## Task prompt
Please check every line of the listing for "make" and copy each line where it is found.

***** Available data

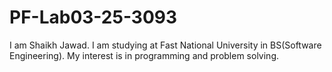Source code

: # PF-Lab03-25-3093
I am Shaikh Jawad. I am studying at Fast National University in BS(Software Engineering). My interest is in programming and problem solving.
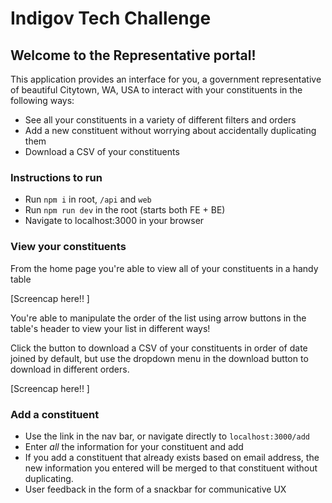 # Indigov Tech Challenge

## Welcome to the Representative portal! 
This application provides an interface for you, a government representative of beautiful Citytown, WA, USA to interact with your constituents in the following ways:
- See all your constituents in a variety of different filters and orders
- Add a new constituent without worrying about accidentally duplicating them 
- Download a CSV of your constituents


### Instructions to run 
- Run `npm i` in root, `/api` and `web`
- Run `npm run dev` in the root (starts both FE + BE) 
- Navigate to localhost:3000 in your browser

### View your constituents
From the home page you're able to view all of your constituents in a handy table

[Screencap here!! ]

You're able to manipulate the order of the list using arrow buttons in the table's header to view your list in different ways! 

Click the button to download a CSV of your constituents in order of date joined by default, but use the dropdown menu in the download button to download in different orders.

[Screencap here!! ]

### Add a constituent
- Use the link in the nav bar, or navigate directly to `localhost:3000/add`
- Enter *all* the information for your constituent and add
- If you add a constituent that already exists based on email address, the new information you entered will be merged to that constituent without duplicating.
- User feedback in the form of a snackbar for communicative UX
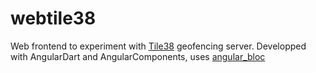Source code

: # webtile38

Web frontend to experiment with [Tile38](https://github.com/tidwall/tile38) geofencing server. Developped with AngularDart and AngularComponents, uses [angular_bloc](https://github.com/felangel/bloc)
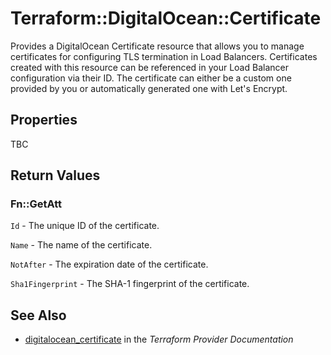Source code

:# Terraform::DigitalOcean::Certificate

Provides a DigitalOcean Certificate resource that allows you to manage
certificates for configuring TLS termination in Load Balancers.
Certificates created with this resource can be referenced in your
Load Balancer configuration via their ID. The certificate can either
be a custom one provided by you or automatically generated one with
Let's Encrypt.

## Properties

TBC

## Return Values

### Fn::GetAtt

`Id` - The unique ID of the certificate.

`Name` - The name of the certificate.

`NotAfter` - The expiration date of the certificate.

`Sha1Fingerprint` - The SHA-1 fingerprint of the certificate.

## See Also

* [digitalocean_certificate](https://www.terraform.io/docs/providers/digitalocean/r/certificate.html) in the _Terraform Provider Documentation_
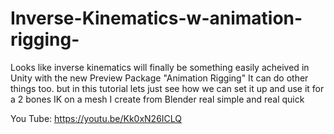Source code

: # Inverse-Kinematics-w-animation-rigging-
Looks like inverse kinematics will finally be something easily acheived in Unity with the new Preview Package "Animation Rigging" It can do other things too. but in this tutorial lets just see how we can set it up and use it for a 2 bones IK on a mesh I create from Blender real simple and real quick

You Tube: https://youtu.be/Kk0xN26ICLQ
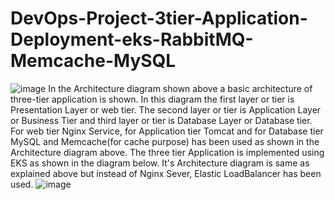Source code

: # DevOps-Project-3tier-Application-Deployment-eks-RabbitMQ-Memcache-MySQL
![image](https://github.com/kamalmohan217/DevOps-Project-3tier-Application-Deployment-eks-RabbitMQ-Memcache-MySQL/assets/128888356/80ac680d-b476-42ac-bc47-47afd2285326)
In the Architecture diagram shown above a basic architecture of three-tier application is shown. In this diagram the first layer or tier is Presentation Layer or web tier. The second layer or tier is Application Layer or Business Tier and third layer or tier is Database Layer or Database tier. For web tier Nginx Service, for Application tier Tomcat and for Database tier MySQL and Memcache(for cache purpose) has been used as shown in the Architecture diagram above.
The three tier Application is implemented using EKS as shown in the diagram below. It's Architecture diagram is same as explained above but instead of Nginx Sever, Elastic LoadBalancer has been used.
![image](https://github.com/kamalmohan217/DevOps-Project-3tier-Application-Deployment-eks-RabbitMQ-Memcache-MySQL/assets/128888356/2ad6c5c1-3816-4bd0-b07d-dce3b24c364c)

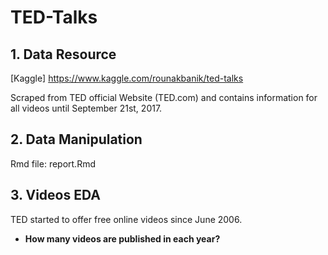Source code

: # TED-Talks

## 1. Data Resource

[Kaggle] https://www.kaggle.com/rounakbanik/ted-talks

Scraped from TED official Website (TED.com) and contains information for all videos until September 21st, 2017.

## 2. Data Manipulation

Rmd file: report.Rmd

## 3. Videos EDA

TED started to offer free online videos since June 2006.

* __How many videos are published in each year?__

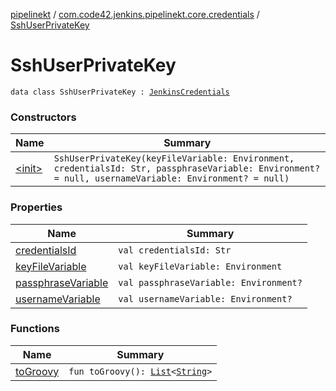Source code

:[pipelinekt](../../index.md) / [com.code42.jenkins.pipelinekt.core.credentials](../index.md) / [SshUserPrivateKey](./index.md)

# SshUserPrivateKey

`data class SshUserPrivateKey : `[`JenkinsCredentials`](../-jenkins-credentials/index.md)

### Constructors

| Name | Summary |
|---|---|
| [&lt;init&gt;](-init-.md) | `SshUserPrivateKey(keyFileVariable: Environment, credentialsId: Str, passphraseVariable: Environment? = null, usernameVariable: Environment? = null)` |

### Properties

| Name | Summary |
|---|---|
| [credentialsId](credentials-id.md) | `val credentialsId: Str` |
| [keyFileVariable](key-file-variable.md) | `val keyFileVariable: Environment` |
| [passphraseVariable](passphrase-variable.md) | `val passphraseVariable: Environment?` |
| [usernameVariable](username-variable.md) | `val usernameVariable: Environment?` |

### Functions

| Name | Summary |
|---|---|
| [toGroovy](to-groovy.md) | `fun toGroovy(): `[`List`](https://kotlinlang.org/api/latest/jvm/stdlib/kotlin.collections/-list/index.html)`<`[`String`](https://kotlinlang.org/api/latest/jvm/stdlib/kotlin/-string/index.html)`>` |

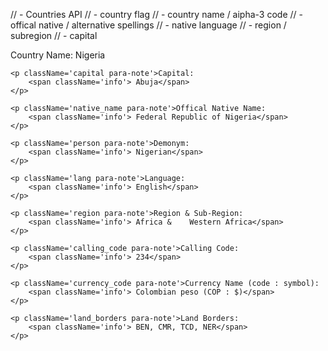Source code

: // - Countries API 
// - country flag
// - country name / aipha-3 code
// - offical native / alternative spellings
// - native language
// - region / subregion
// - capital

<div className="details">
    <p className='name para-note'>Country Name: 
        <span className='info'> Nigeria</span> 
    </p>

    <p className='capital para-note'>Capital: 
        <span className='info'> Abuja</span> 
    </p>

    <p className='native_name para-note'>Offical Native Name:
        <span className='info'> Federal Republic of Nigeria</span> 
    </p>

    <p className='person para-note'>Demonym:
        <span className='info'> Nigerian</span> 
    </p>

    <p className='lang para-note'>Language:
        <span className='info'> English</span> 
    </p>

    <p className='region para-note'>Region & Sub-Region: 
        <span className='info'> Africa & 	Western Africa</span> 
    </p>

    <p className='calling_code para-note'>Calling Code:
        <span className='info'> 234</span> 
    </p>

    <p className='currency_code para-note'>Currency Name (code : symbol): 
        <span className='info'> Colombian peso (COP : $)</span> 
    </p>

    <p className='land_borders para-note'>Land Borders:  
        <span className='info'> BEN, CMR, TCD, NER</span> 
    </p>
</div>
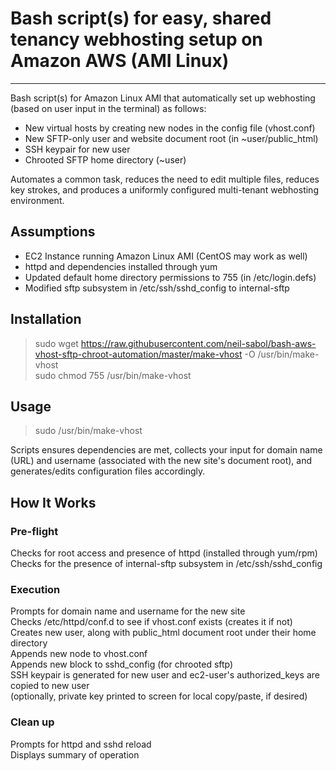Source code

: # Bash script(s) for easy, shared tenancy webhosting setup on Amazon AWS (AMI Linux)
<hr>
Bash script(s) for Amazon Linux AMI that automatically set up webhosting (based on user input in the terminal) as follows:
   
   * New virtual hosts by creating new nodes in the config file (vhost.conf)<br>
   * New SFTP-only user and website document root (in ~user/public_html)<br>
   * SSH keypair for new user<br>
   * Chrooted SFTP home directory (~user)<br>
   
Automates a common task, reduces the need to edit multiple files, reduces key strokes, and produces a uniformly configured multi-tenant webhosting environment.


## Assumptions
* EC2 Instance running Amazon Linux AMI (CentOS may work as well)<br>
* httpd and dependencies installed through yum<br>
* Updated default home directory permissions to 755 (in /etc/login.defs)<br>
* Modified sftp subsystem in /etc/ssh/sshd_config to internal-sftp<br>


## Installation
>sudo wget https://raw.githubusercontent.com/neil-sabol/bash-aws-vhost-sftp-chroot-automation/master/make-vhost -O /usr/bin/make-vhost<br>
>sudo chmod 755 /usr/bin/make-vhost<br>


## Usage
>sudo /usr/bin/make-vhost<br>

Scripts ensures dependencies are met, collects your input for domain name (URL) and username (associated with the new site's document root), and generates/edits configuration files accordingly.


## How It Works
### Pre-flight
Checks for root access and presence of httpd (installed through yum/rpm)
Checks for the presence of internal-sftp subsystem in /etc/ssh/sshd_config
### Execution
Prompts for domain name and username for the new site<br>
Checks /etc/httpd/conf.d to see if vhost.conf exists (creates it if not)<br>
Creates new user, along with public_html document root under their home directory<br>
Appends new node to vhost.conf<br>
Appends new block to sshd_config (for chrooted sftp)<br>
SSH keypair is generated for new user and ec2-user's authorized_keys are copied to new user<br>
(optionally, private key printed to screen for local copy/paste, if desired)<br>
### Clean up
Prompts for httpd and sshd reload<br>
Displays summary of operation<br>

**********

## Solution for this exercise
>sudo wget https://raw.githubusercontent.com/neil-sabol/bash-aws-vhost-sftp-chroot-automation/master/make-vhost -O /usr/bin/make-vhost<br>
>sudo chmod 755 /usr/bin/make-vhost<br>
>sudo /usr/bin/make-vhost<br>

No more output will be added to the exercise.